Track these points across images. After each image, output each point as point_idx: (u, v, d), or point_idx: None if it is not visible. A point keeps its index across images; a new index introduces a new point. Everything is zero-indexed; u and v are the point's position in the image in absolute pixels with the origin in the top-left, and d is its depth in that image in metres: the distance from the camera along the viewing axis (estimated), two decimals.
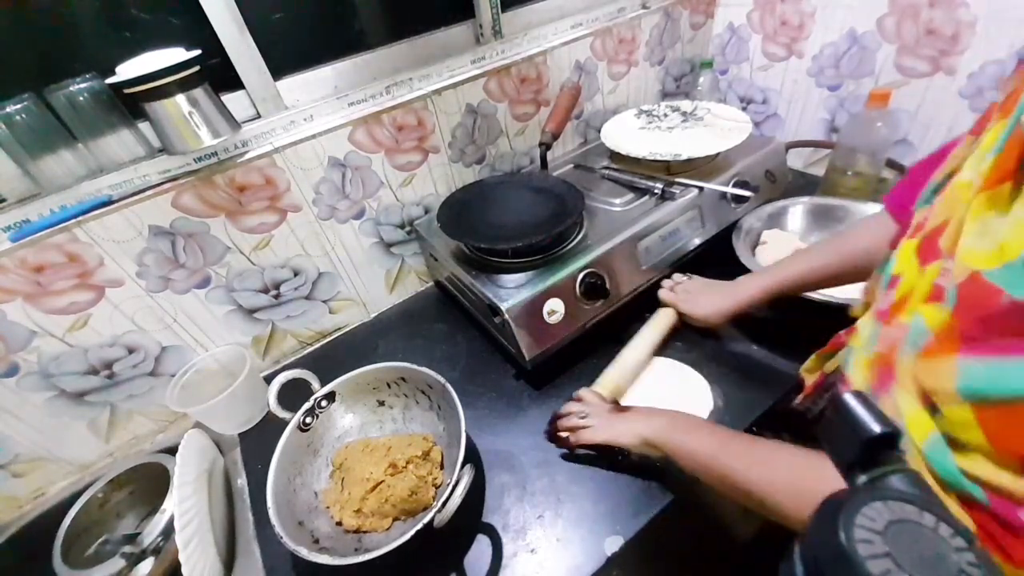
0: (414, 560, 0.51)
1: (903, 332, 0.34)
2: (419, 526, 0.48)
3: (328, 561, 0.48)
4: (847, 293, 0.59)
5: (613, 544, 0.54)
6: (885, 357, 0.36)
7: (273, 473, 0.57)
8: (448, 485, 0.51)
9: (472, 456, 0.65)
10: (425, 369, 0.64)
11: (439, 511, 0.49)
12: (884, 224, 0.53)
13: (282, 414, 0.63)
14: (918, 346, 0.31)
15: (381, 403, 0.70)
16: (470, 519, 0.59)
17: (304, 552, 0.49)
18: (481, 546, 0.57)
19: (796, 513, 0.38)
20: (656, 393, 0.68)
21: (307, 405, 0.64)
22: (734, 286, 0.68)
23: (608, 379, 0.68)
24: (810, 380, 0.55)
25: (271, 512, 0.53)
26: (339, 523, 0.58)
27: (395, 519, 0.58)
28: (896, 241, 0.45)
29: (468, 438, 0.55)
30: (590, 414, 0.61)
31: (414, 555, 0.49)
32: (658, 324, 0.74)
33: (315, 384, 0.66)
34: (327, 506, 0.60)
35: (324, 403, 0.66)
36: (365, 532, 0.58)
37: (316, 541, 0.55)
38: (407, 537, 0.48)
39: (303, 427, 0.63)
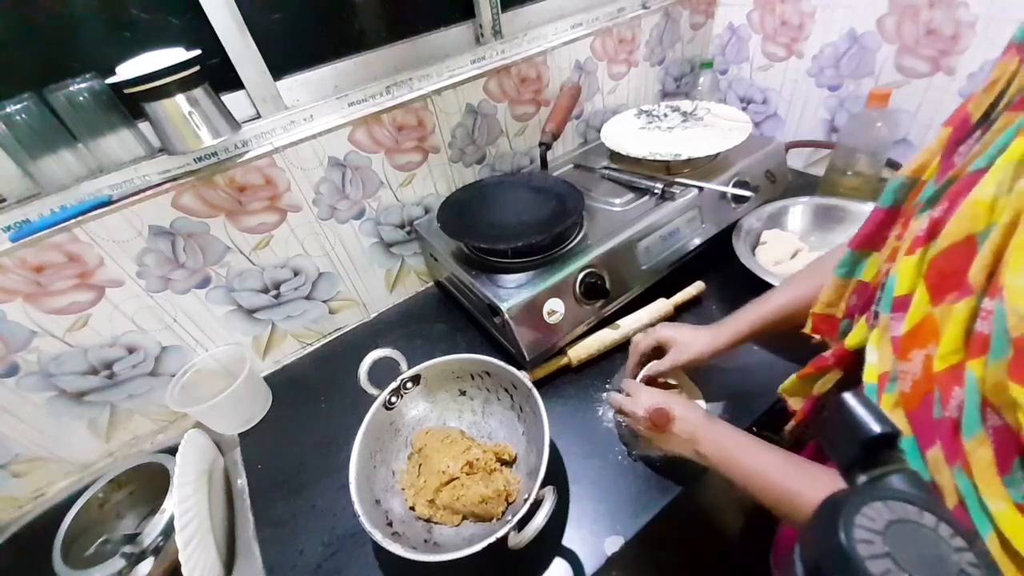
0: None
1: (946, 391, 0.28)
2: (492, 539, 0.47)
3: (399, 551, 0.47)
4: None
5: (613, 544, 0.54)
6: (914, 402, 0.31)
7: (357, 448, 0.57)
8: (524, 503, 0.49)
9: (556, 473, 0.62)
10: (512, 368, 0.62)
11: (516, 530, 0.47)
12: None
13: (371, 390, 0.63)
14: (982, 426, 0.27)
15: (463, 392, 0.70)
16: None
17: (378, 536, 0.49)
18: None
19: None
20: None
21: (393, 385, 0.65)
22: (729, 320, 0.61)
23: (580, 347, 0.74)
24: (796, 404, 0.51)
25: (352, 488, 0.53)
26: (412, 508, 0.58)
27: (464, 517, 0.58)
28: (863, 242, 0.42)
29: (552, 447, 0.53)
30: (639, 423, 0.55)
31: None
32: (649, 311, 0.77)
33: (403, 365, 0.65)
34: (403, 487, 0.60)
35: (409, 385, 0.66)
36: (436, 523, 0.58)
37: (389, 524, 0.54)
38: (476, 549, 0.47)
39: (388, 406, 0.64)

---

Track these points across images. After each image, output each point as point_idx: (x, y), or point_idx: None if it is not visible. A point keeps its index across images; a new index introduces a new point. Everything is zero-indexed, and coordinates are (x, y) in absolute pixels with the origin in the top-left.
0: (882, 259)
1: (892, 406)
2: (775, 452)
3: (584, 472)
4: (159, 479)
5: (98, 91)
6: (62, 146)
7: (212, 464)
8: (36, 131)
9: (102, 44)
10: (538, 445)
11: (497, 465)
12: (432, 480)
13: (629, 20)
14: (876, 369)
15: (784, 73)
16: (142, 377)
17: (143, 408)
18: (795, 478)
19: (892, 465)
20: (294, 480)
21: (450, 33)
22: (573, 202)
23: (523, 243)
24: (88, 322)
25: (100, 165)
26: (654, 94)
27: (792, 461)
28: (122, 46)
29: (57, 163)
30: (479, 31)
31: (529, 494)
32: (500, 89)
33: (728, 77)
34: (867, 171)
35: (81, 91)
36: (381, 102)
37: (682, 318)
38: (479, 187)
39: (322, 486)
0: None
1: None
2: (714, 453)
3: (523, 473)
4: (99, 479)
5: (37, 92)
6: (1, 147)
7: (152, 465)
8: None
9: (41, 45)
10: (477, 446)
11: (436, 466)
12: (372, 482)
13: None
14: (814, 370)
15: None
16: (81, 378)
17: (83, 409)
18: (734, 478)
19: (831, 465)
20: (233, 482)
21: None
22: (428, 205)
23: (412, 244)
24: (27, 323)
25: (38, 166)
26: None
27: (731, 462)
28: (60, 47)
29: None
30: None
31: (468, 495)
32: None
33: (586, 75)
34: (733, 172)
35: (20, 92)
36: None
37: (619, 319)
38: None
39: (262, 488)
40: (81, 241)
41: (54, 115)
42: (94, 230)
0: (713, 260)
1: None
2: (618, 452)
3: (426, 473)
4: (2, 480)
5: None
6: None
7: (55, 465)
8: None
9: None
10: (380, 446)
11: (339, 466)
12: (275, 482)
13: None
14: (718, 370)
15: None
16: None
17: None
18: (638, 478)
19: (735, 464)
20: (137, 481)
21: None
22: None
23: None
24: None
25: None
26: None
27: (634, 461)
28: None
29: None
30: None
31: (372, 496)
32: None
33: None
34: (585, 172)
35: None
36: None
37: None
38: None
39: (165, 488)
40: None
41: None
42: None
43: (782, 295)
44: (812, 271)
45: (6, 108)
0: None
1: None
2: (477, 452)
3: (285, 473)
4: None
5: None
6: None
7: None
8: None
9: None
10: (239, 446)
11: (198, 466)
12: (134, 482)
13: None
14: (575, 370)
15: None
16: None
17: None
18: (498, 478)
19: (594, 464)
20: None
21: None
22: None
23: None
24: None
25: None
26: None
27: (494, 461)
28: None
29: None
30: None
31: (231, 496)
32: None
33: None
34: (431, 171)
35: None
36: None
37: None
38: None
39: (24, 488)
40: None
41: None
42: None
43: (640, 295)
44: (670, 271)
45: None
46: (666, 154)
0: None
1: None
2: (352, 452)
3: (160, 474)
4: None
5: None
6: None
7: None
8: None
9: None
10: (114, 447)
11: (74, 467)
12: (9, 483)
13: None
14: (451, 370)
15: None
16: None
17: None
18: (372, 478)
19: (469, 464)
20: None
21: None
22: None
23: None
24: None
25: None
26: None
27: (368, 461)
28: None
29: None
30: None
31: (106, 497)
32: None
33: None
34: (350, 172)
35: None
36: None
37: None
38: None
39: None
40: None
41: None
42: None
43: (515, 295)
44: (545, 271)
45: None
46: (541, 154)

## THE PROBLEM:
What belongs in the answer is each line above from the line with "(estimated), two decimals." to the line with "30: (639, 423, 0.55)", inclusive, reproduced exactly and free of pictures.

## RESPONSE AREA:
Track these points across images. After each image, output each point as point_idx: (u, v, d), or point_idx: None if it is not visible. A point keeps its index across images; a new index introduces a new point. Everything is zero-indexed; u and v are the point's position in the image in absolute pixels with the origin in the top-left, and d is its depth in that image in metres: the distance from the camera along the viewing axis (estimated), two decimals.
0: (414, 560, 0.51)
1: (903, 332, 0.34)
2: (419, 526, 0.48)
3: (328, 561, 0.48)
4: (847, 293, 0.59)
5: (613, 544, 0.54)
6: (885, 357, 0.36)
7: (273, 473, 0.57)
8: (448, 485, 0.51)
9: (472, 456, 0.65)
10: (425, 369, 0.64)
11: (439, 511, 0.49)
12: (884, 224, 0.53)
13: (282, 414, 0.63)
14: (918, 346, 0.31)
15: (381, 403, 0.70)
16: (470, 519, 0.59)
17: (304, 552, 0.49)
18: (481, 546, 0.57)
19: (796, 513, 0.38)
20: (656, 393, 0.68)
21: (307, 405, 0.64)
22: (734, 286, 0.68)
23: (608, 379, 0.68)
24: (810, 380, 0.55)
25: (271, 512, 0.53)
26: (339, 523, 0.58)
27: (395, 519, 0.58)
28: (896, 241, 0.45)
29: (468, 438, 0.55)
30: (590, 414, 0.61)
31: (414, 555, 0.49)
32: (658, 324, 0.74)
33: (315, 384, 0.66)
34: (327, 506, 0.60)
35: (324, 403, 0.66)
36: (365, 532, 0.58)
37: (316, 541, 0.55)
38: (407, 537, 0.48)
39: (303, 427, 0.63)
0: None
1: (946, 391, 0.28)
2: (492, 539, 0.47)
3: (399, 551, 0.47)
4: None
5: (613, 544, 0.54)
6: (914, 402, 0.31)
7: (357, 448, 0.57)
8: (524, 503, 0.49)
9: (556, 473, 0.62)
10: (512, 368, 0.62)
11: (516, 530, 0.47)
12: None
13: (371, 390, 0.63)
14: (982, 426, 0.27)
15: (463, 392, 0.70)
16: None
17: (378, 536, 0.49)
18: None
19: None
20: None
21: (393, 385, 0.65)
22: (729, 320, 0.61)
23: (580, 347, 0.74)
24: (796, 404, 0.51)
25: (352, 488, 0.53)
26: (412, 508, 0.58)
27: (464, 517, 0.58)
28: (863, 242, 0.42)
29: (552, 447, 0.53)
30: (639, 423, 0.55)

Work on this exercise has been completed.